LA HABANA, Cuba, julio (173.203.82.38) – El desmantelamiento de la flota cubana de pesca tras el derrumbe del Muro de Berlín, arrojó a miles de marineros a tierra y los puso al pairo de la crítica situación del país. Se acabó la navegación. Lejos quedaron los puertos de Canarias, Terranova y Panamá. Circunvalar los escollos del desempleo y las promesas de un flete se convirtió en la única ruta a transitar.
Juan Orestes Amador es uno de los tantos marineros varados en tierra por la marea baja de la economía nacional. Ni un viaje de cabotaje a Nuevitas logró en los últimos 20 años.
Graduado de la Escuela Nacional de Pesca Andrés González Lines, dio su primer viaje en 1976; nada menos que a Rotterdam. Sentía el mundo a sus pies. Mujeres, bebidas, ropa, y al regreso: compras en el exclusivo Cimar Club.
Los recibimientos eran apoteósicos. Desde que su barco entraba en la bahía, los pañuelos al aire de su esposa y algunos vecinos recorrían el muro del malecón hasta el atraque en el Muelle de Luz.
“Era como si llegara un rey”, me dice sentado en un banco de la Alameda de Paula, desde donde contempla el mar. “No hay nada como ese olor”, aspira la brisa y entrecierra los ojos que apenas le sirven para ver, debido a un glaucoma que no tiene vuelta atrás.
“Repartía pacotilla a tutiplén. Un blúmer por aquí, una camisa Manhattan por allá, algún perfumito para ella, unas cuchillas Gillette para tal cual, en fin, el gran Dador”.
Pero todo acabó en 1995 para Juan. Puesto a disposición de la oficina de empleo en Centro Habana, le dieron a escoger entre albañil en las obras del puerto, agricultor, o incorporase a la campaña de erradicación del mosquito Aedes Aegypti.

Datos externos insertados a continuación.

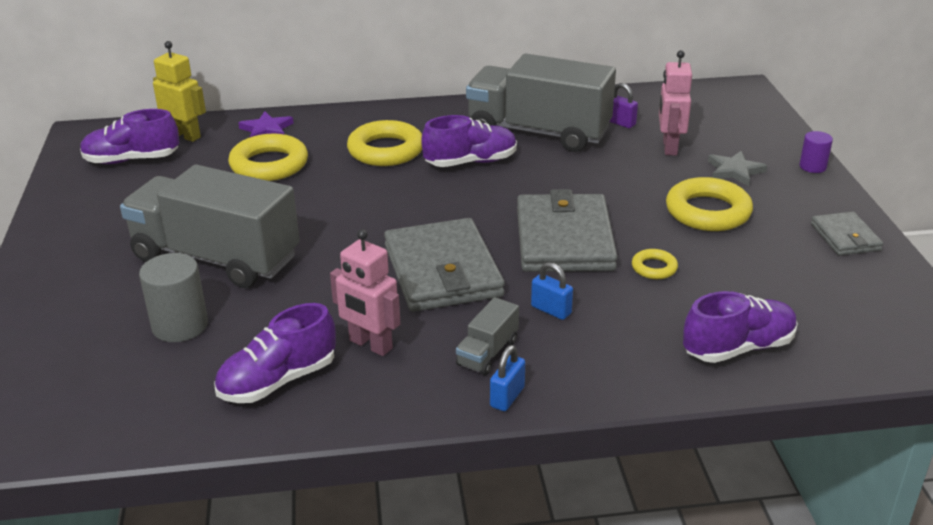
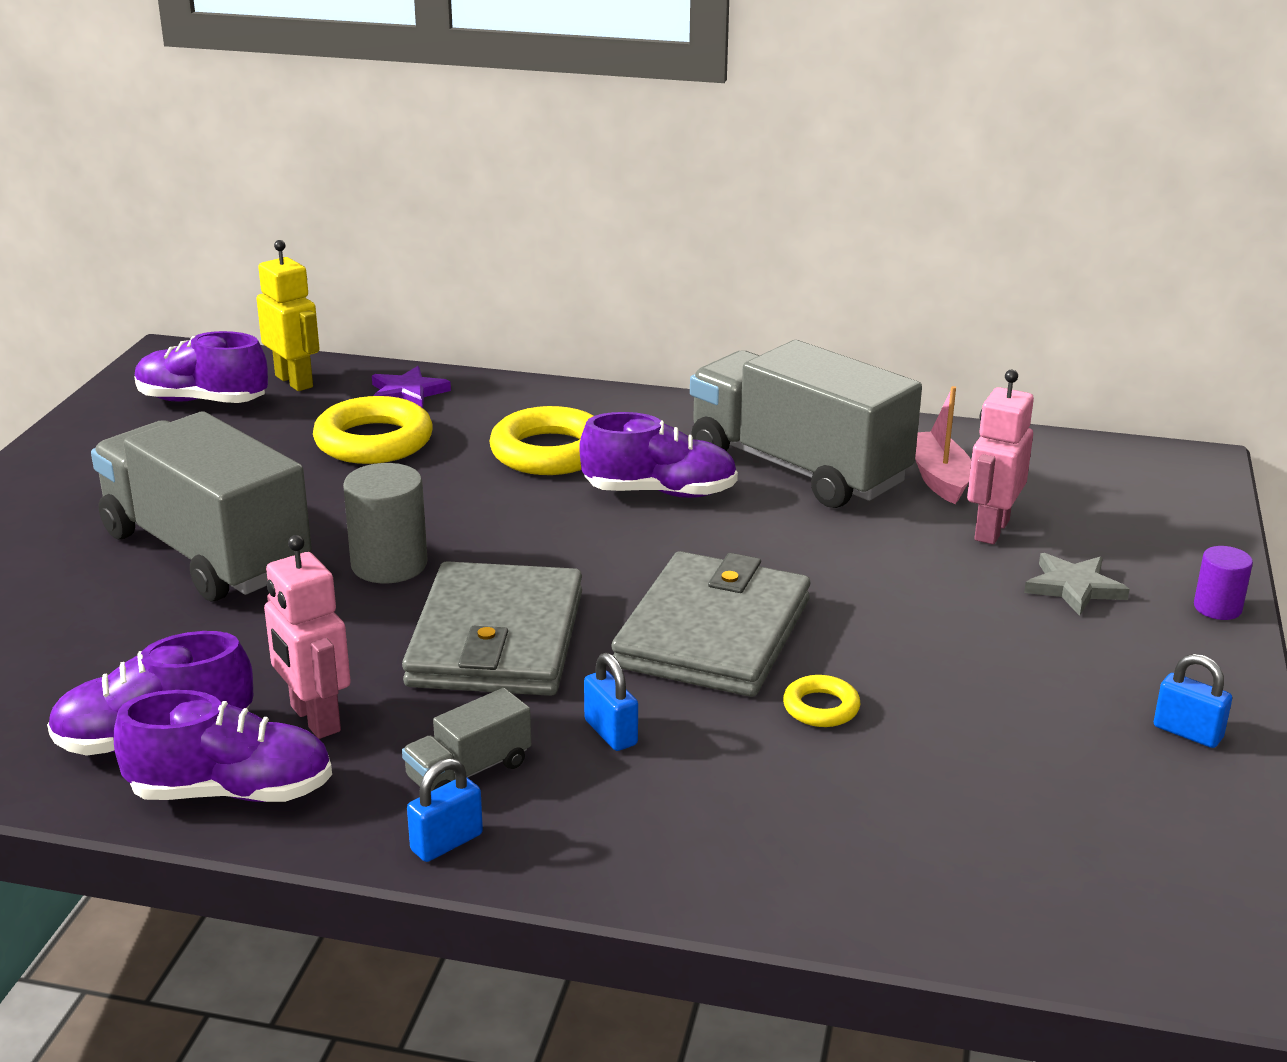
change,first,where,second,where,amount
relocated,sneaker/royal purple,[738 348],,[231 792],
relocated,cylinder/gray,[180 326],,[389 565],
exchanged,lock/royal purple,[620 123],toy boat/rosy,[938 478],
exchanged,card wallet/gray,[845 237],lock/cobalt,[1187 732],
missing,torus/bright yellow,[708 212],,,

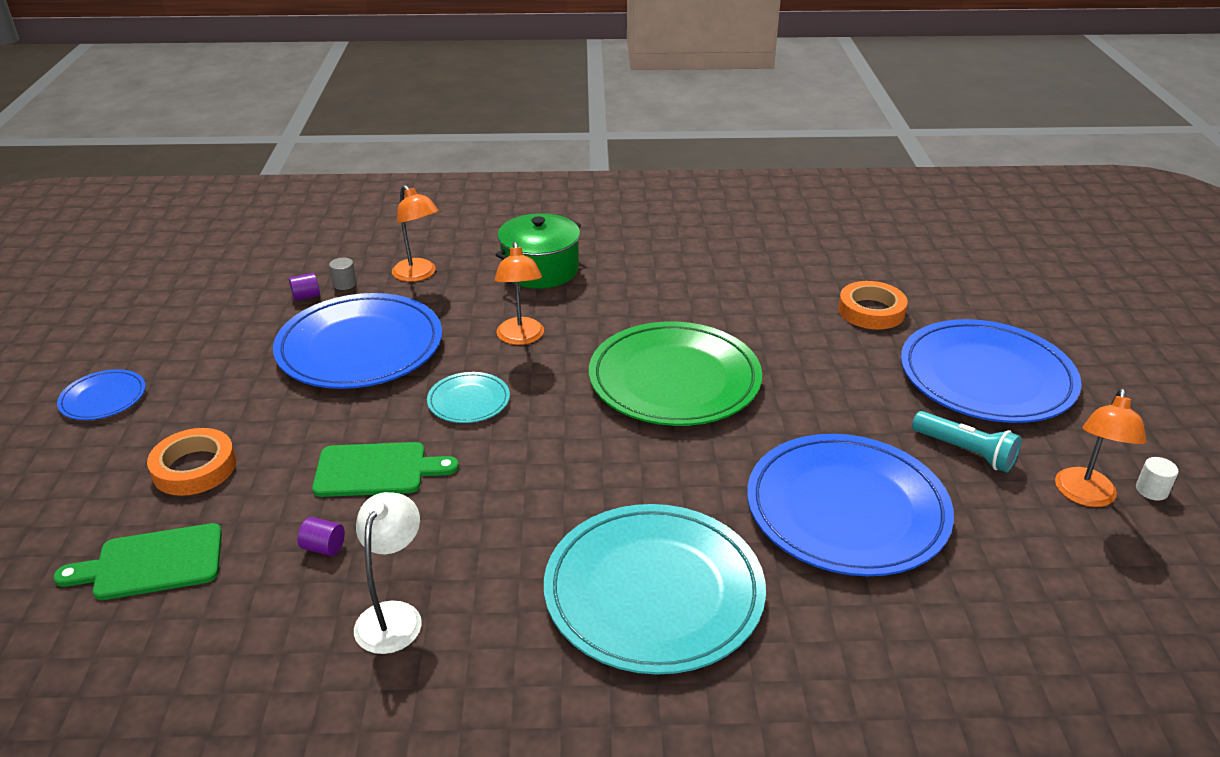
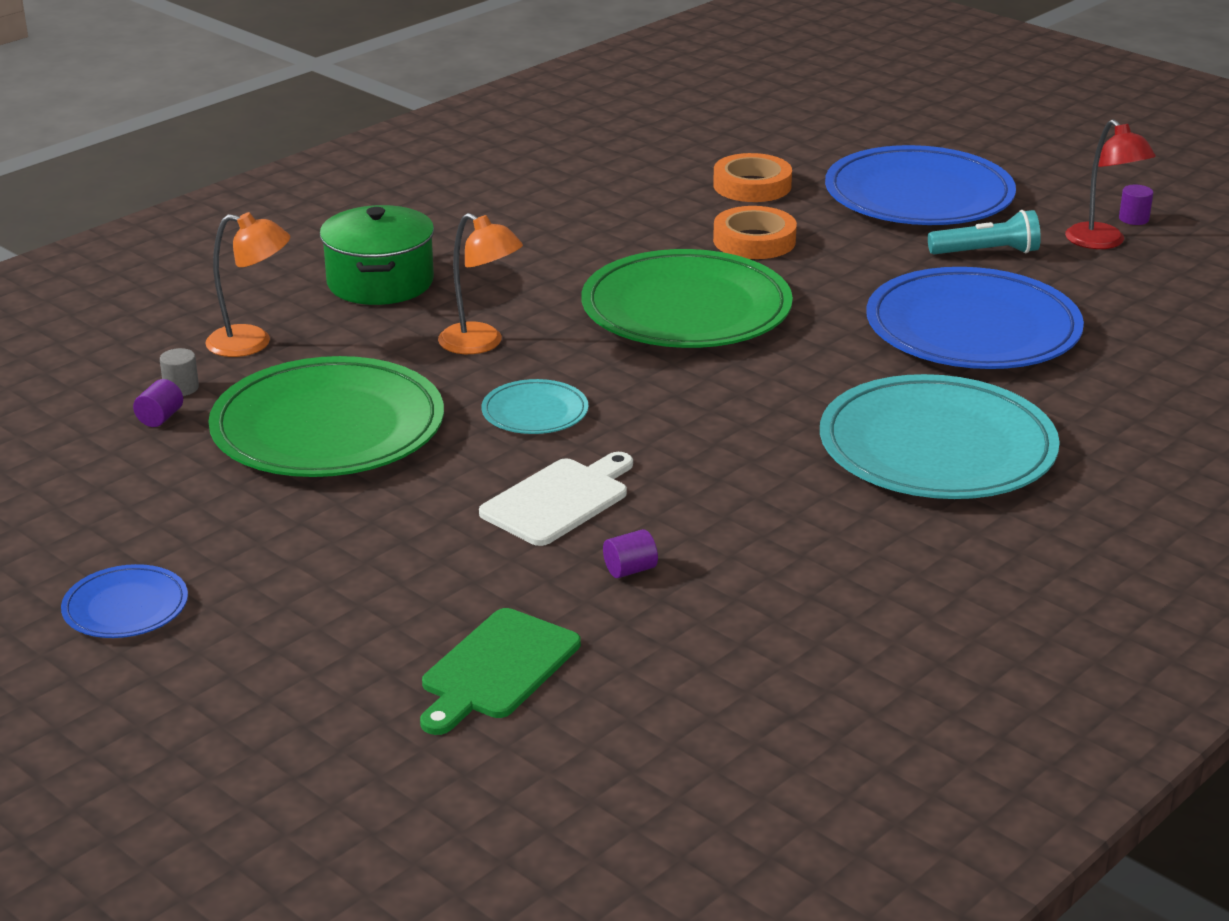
change,first,where,second,where,amount
colour,plate/cobalt,[360 347],plate/green,[328 427],
colour,cutting board/green,[376 470],cutting board/white,[559 500],
relocated,sticky tape/orange-coloured,[194 468],,[754 241],
colour,reading lamp/orange-coloured,[1085 496],reading lamp/red,[1102 242],
colour,cylinder/white,[1151 490],cylinder/royal purple,[1134 219],
missing,reading lamp/white,[394 615],,,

Consideró que donde fue capitán no sería marinero, en alusión a que reparaba sólo cuando salía a navegar. La agricultura no tenía nada que ver con él, y aunque la fumigación tampoco, le daba más libertad.
“Ahora soy un desastre natural” -se califica. Viejo, sin un centavo en el bolsillo (gana 15 dólares al mes), viviendo en un cuartucho que no se ha derrumbado de milagro, viudo, y con una peste a productos de fumigación que ponen a rabiar. El raído uniforme gris es como una vela que surca su océano de frustraciones.
Sostiene una revista Mar y Pesca en una mano, donde aparece una foto que le impide olvidar quién fue, y aprieta entre sus piernas la moto mochila para llenar de humo las viviendas de dos barrios de La Habana en quiebra habitacional: San Isidro y San Leopoldo.
Las luces de Madrid y algunos amores perdidos en esos puertos que no volverá a recorrer, le brotan del recuerdo como una isla perdida en medio de su naufragio particular.
“Quien me vio y quien me ve, apenas me llama Juan” –dice, su voz se quiebra y se da un trago largo de ton, como si fuera su última travesía.